- _To do_
What to return is the tail of the data, from the line that contains "Identify the document" down to the last line, copied exactly.

---------- Material to process

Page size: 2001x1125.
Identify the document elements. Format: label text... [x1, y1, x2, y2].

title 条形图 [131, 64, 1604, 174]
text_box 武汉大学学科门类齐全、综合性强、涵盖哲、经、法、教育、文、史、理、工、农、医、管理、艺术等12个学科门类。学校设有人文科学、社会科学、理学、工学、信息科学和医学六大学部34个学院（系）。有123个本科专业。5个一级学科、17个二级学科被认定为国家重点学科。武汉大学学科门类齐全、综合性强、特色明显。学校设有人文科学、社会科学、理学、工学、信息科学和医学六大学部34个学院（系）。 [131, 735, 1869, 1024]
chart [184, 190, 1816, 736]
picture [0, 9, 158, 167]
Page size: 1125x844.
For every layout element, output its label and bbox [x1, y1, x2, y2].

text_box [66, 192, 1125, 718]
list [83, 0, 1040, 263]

--------------------

- _Answer to this exercise_
Identify the document elements. Format: label text... [x1, y1, x2, y2].

title 条形图 [131, 64, 1604, 174]
text_box 武汉大学学科门类齐全、综合性强、涵盖哲、经、法、教育、文、史、理、工、农、医、管理、艺术等12个学科门类。学校设有人文科学、社会科学、理学、工学、信息科学和医学六大学部34个学院（系）。有123个本科专业。5个一级学科、17个二级学科被认定为国家重点学科。武汉大学学科门类齐全、综合性强、特色明显。学校设有人文科学、社会科学、理学、工学、信息科学和医学六大学部34个学院（系）。 [131, 735, 1869, 1024]
chart [184, 190, 1816, 736]
picture [0, 9, 158, 167]
Page size: 1125x844.
For every layout element, output its label and bbox [x1, y1, x2, y2].

text_box [66, 192, 1125, 718]
list [83, 0, 1040, 263]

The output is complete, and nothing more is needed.